After a few hundred yards there was a choice, either turn left and use the stepping stones over the river, or turn right and climb back up to the main road. I turned right...definitely the right choice.

I found two short scenic paths at Brough so that I didn't have to walk along the road and then took a rather overgrown path to Thornhill.

It was quite a long section along the main Hope Valley road until I reached Hope itself; there are several milestones along the route.

I don't think the church at Hope is very pretty; I think it looks quite austere and even sinister.

The last couple of miles across the fields and along country lanes to Castleton is pretty. Just after leaving Hope there's a footbridge over the railway branch line that goes to Hope cement works. It was constructed to hang lower in the middle, a bit like a rope bridge in the jungle.

I only had about five minutes to wait for the bus at Castleton. When we reached Hope a large stag party boarded. The groom was meant to be Robin Hood, but he looked more like Julie Andrews [the actress who starred in 'The Sound of Music' and 'Mary Poppins'] dressed as a leprechaun. Unsurprisingly they were going to the Little John pub in Hathersage.

Thursday, June 9, 2016

Doctor's Appointment

I've made an appointment to see the doctor on the 22nd to ask to be tested for Graves' Disease, a thyroid disorder. At my Social Services annual review last week the social worker said that she thought I might have the condition, and she should know what she's talking about because her sister has it.

The main symptoms are bulging eyes, excessive sweating, frequent bowel movements, diarrhoea, leg cramps and muscle spasms, shortness of breath, and difficulty with raising my arms above my head. I have all of these symptoms and so think there is a reasonable likelihood that I do indeed have Graves' Disease.

If all, or any of these symptoms are eased it will certainly help with my well as with many other aspects of my life.

Sunday, June 5, 2016

Birchover Open Gardens 2016

An excellent day out with Siobhan, my support worker; over thirty gardens to look at in a beautiful Peak District village...and several opportunities for refreshments.

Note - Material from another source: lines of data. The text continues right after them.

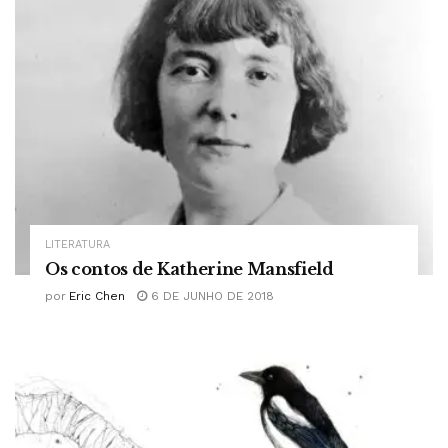
LITERATURA
Os contos de Katherine Mansfield
por
Eric Chen
6 DE JUNHO DE 2018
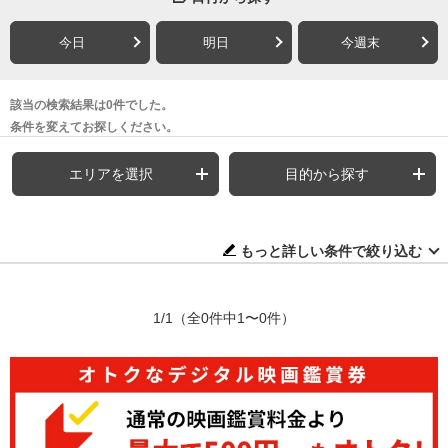
今日
明日
今週末
該当の検索結果は0件でした。
条件を変えてお探しください。
エリアを選択
目的から探す
もっと詳しい条件で絞り込む
1/1
（全0件中1〜0件）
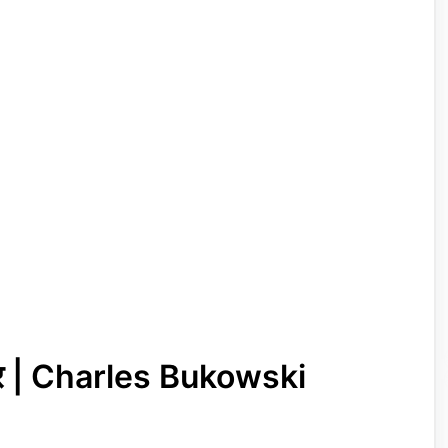
ुविचार | Charles Bukowski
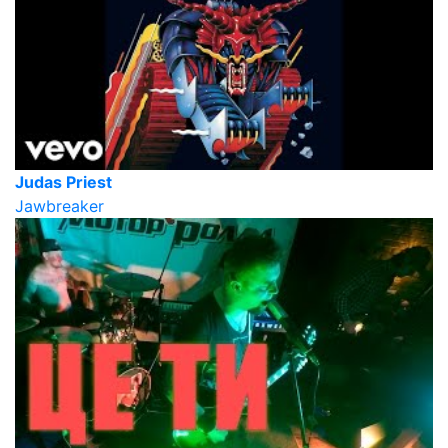
Judas Priest
Jawbreaker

I've not been to an Open Gardens event before and didn't really know what to expect; I was worried that after only about half an hour we'd have seen everything. Well...I need not have worried, we spent three and half hours in the village and there were still a few gardens we hadn't seen. Some of the gardens are quite steep and we had to climb up and down a lot of steps and Siobhan's ankle was getting a bit sore towards the end.

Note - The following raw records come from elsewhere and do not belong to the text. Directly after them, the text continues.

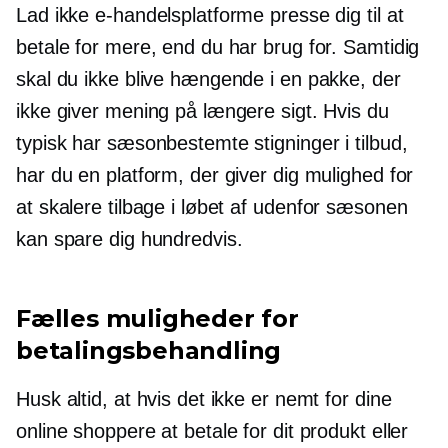
Lad ikke e-handelsplatforme presse dig til at
betale for mere, end du har brug for. Samtidig
skal du ikke blive hængende i en pakke, der
ikke giver mening på længere sigt. Hvis du
typisk har sæsonbestemte stigninger i tilbud,
har du en platform, der giver dig mulighed for
at skalere tilbage i løbet af
udenfor sæsonen
kan spare dig hundredvis.
Fælles muligheder for
betalingsbehandling
Husk altid, at hvis det ikke er nemt for dine
online shoppere at betale for dit produkt eller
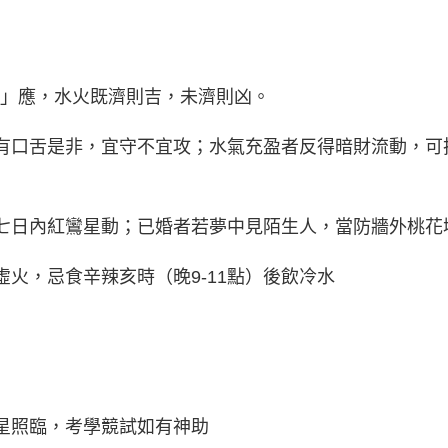
」應，水火既濟則吉，未濟則凶。
易有口舌是非，宜守不宜攻；水氣充盈者反得暗財流動，可把
，七日內紅鸞星動；已婚者若夢中見陌生人，當防牆外桃花
虛火，忌食辛辣亥時（晚9-11點）後飲冷水
昌星照臨，考學競試如有神助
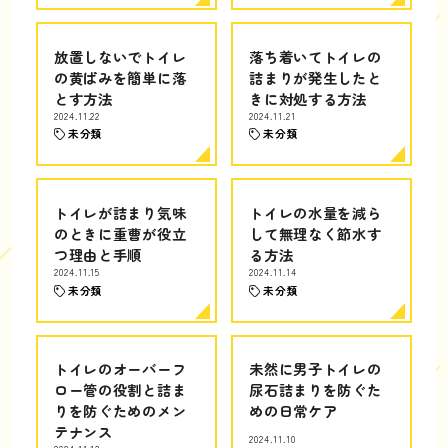
放置しないでトイレ
落ち着いてトイレの
の黄ばみを簡単に落
詰まりが発生したと
とす方法
きに対処する方法
2024.11.22
2024.11.21
未分類
未分類
トイレが詰まり気味
トイレの水量を減ら
のときに重曹が役立
して無理なく節水す
つ理由と手順
る方法
2024.11.15
2024.11.14
未分類
未分類
トイレのオーバーフ
未然に男子トイレの
ロー管の役割と詰ま
尿石詰まりを防ぐた
りを防ぐためのメン
めの日常ケア
テナンス
2024.11.10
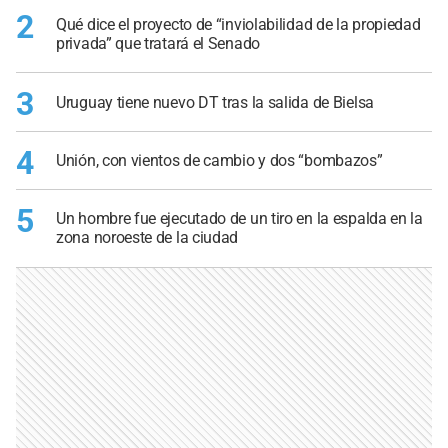
2
Qué dice el proyecto de “inviolabilidad de la propiedad
privada” que tratará el Senado
3
Uruguay tiene nuevo DT tras la salida de Bielsa
4
Unión, con vientos de cambio y dos “bombazos”
5
Un hombre fue ejecutado de un tiro en la espalda en la
zona noroeste de la ciudad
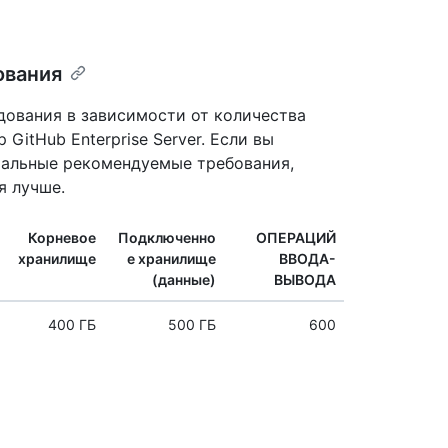
ования
ования в зависимости от количества
GitHub Enterprise Server. Если вы
мальные рекомендуемые требования,
я лучше.
Корневое
Подключенно
ОПЕРАЦИЙ
хранилище
е хранилище
ВВОДА-
(данные)
ВЫВОДА
400 ГБ
500 ГБ
600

The gardens didn't officially open to the public until one o'clock and so we stopped at the Peak Shopping village at Rowsley to have a look at the shops and use the toilets; the ducks even have their own place in the car park.

It was the end of season sales and I bought a fleece for only £4.99.

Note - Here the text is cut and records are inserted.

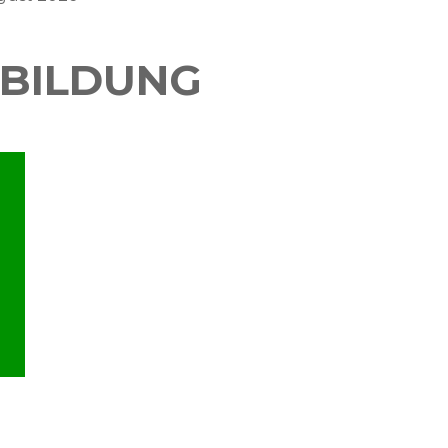
BILDUNG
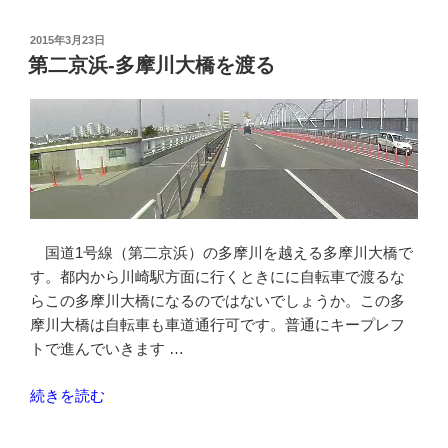
谷
通
投
2015年3月23日
稿
り
第二京浜-多摩川大橋を渡る
日:
多
摩
川
を
越
え
る
多
国道1号線（第二京浜）の多摩川を越える多摩川大橋で
摩
す。都内から川崎駅方面に行くときにに自転車で渡るな
水
らこの多摩川大橋になるのではないでしょうか。この多
道
摩川大橋は自転車も車道通行可です。普通にキープレフ
橋”
トで進んでいきます …
の
“第
続きを読む
二
京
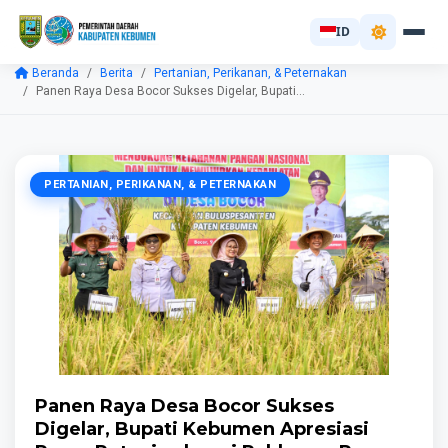
ID
Beranda
Berita
Pertanian, Perikanan, & Peternakan
Panen Raya Desa Bocor Sukses Digelar, Bupati...
PERTANIAN, PERIKANAN, & PETERNAKAN
Panen Raya Desa Bocor Sukses
Digelar, Bupati Kebumen Apresiasi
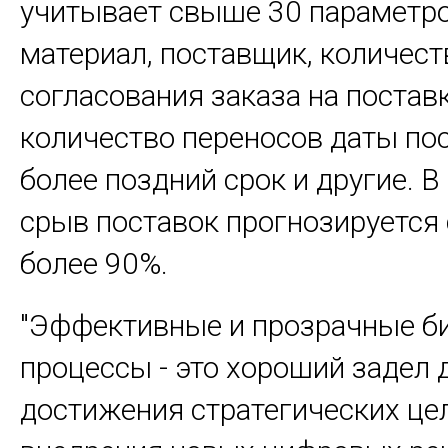
учитывает свыше 30 параметро
материал, поставщик, количест
согласования заказа на поставк
количество переносов даты пос
более поздний срок и другие. В
срыв поставок прогнозируется
более 90%.
"Эффективные и прозрачные би
процессы - это хороший задел 
достижения стратегических це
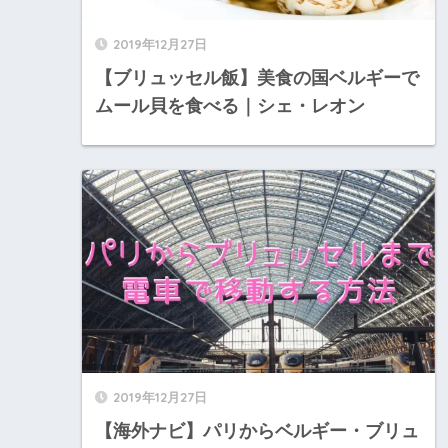
2019年12月27日
【ブリュッセル飯】美食の国ベルギーで
ムール貝を食べる｜シェ・レオン
2019年12月27日
【海外ナビ】パリからベルギー・ブリュ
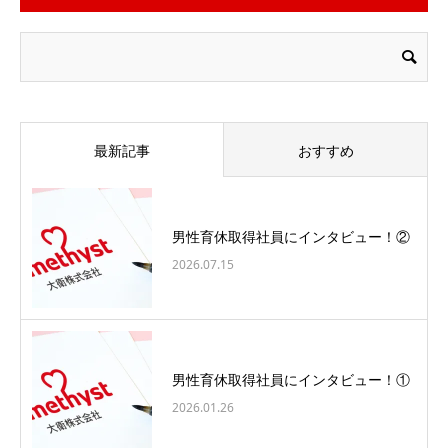
最新記事
おすすめ
男性育休取得社員にインタビュー！②
2026.07.15
男性育休取得社員にインタビュー！①
2026.01.26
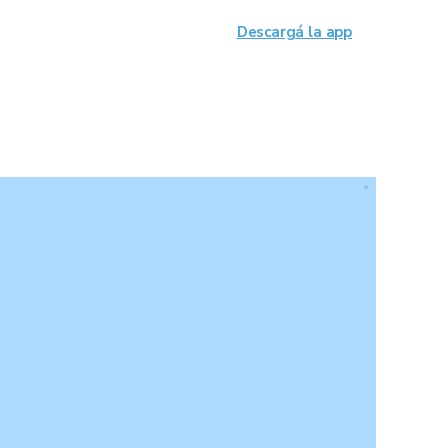
Descargá la app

We drove up the hill towards Stanton-in-Peak and then along the country lane towards Birchover. Just before reaching the village we stopped at a car park with extensive views of the countryside and ate our sandwiches sitting on a large boulder.

We arrived at Birchover, parked the car in a field which had been set aside for visitors, bought our tickets, went to the toilets and then walked to a farm at the western edge of the village; this was the first garden we visited. On the way we enjoyed some lovely views.

After talking to the owner and his dog we returned to the village, calling off at the church...which is actually a converted private chapel that was built in the nineteenth century.

Next up was the Reading Rooms where we enjoyed a pot of tea and a slice of cake each; the choice of cake was very extensive.

We visited more gardens and I stopped briefly to photograph a quite old Rolls Royce car.

Even more gardens, then a stop for more refreshments from someone's conservatory; cream teas served with fresh strawberries this time.

When we got back to Doncaster we made plans to visit several more villages when they have their Open Gardens days.